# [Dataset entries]
□ □ □ □
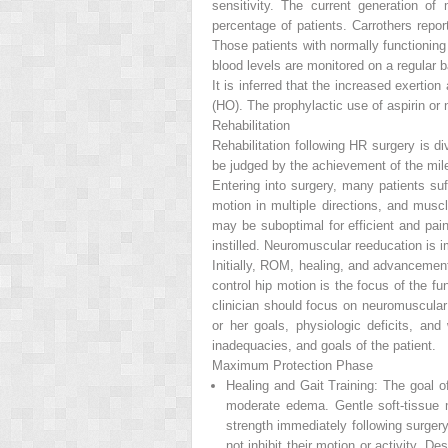
sensitivity. The current generation o
percentage of patients. Carrothers rep
Those patients with normally functioning
blood levels are monitored on a regular b
It is inferred that the increased exertio
(HO). The prophylactic use of aspirin o
Rehabilitation
Rehabilitation following HR surgery is
be judged by the achievement of the mil
Entering into surgery, many patients suf
motion in multiple directions, and musc
may be suboptimal for efficient and pai
instilled. Neuromuscular reeducation is im
Initially, ROM, healing, and advancemen
control hip motion is the focus of the f
clinician should focus on neuromuscular
or her goals, physiologic deficits, and
inadequacies, and goals of the patient.
Maximum Protection Phase
Healing and Gait Training:
The goal of 
moderate edema. Gentle soft-tissue 
strength immediately following surgery
not inhibit their motion or activity. D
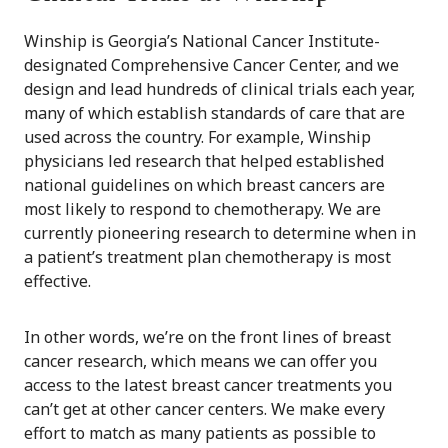
Winship is Georgia’s National Cancer Institute-
designated Comprehensive Cancer Center, and we
design and lead hundreds of clinical trials each year,
many of which establish standards of care that are
used across the country. For example, Winship
physicians led research that helped established
national guidelines on which breast cancers are
most likely to respond to chemotherapy. We are
currently pioneering research to determine when in
a patient’s treatment plan chemotherapy is most
effective.
In other words, we’re on the front lines of breast
cancer research, which means we can offer you
access to the latest breast cancer treatments you
can’t get at other cancer centers. We make every
effort to match as many patients as possible to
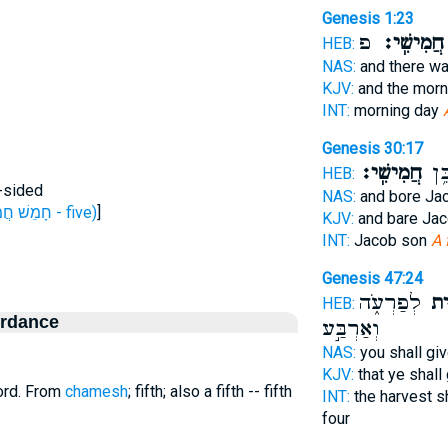
Genesis 1:23
פ
חֲמִישִֽׁי׃
HEB:
NAS:
and there w
KJV:
and the mor
INT:
morning day
Genesis 30:17
חֲמִישִֽׁי׃
לְיַ
HEB:
ve-sided
NAS:
and bore Ja
H2568 (חָמֵשׁ חֲמִשָּׁה - five)
]
KJV:
and bare Ja
INT:
Jacob son
A 
Genesis 47:24
לְפַרְעֹ֑ה
חֲמִ
HEB:
ordance
וְאַרְבַּ֣ע
NAS:
you shall gi
KJV:
that ye shall
ord. From
chamesh
; fifth; also a fifth -- fifth
INT:
the harvest s
four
□ □ □ □
# [What this task involves]
Copy out the lines of the data where the word "Winship" can be found.

# [Your solution]
Winship is Georgia’s National Cancer Institute-
used across the country. For example, Winship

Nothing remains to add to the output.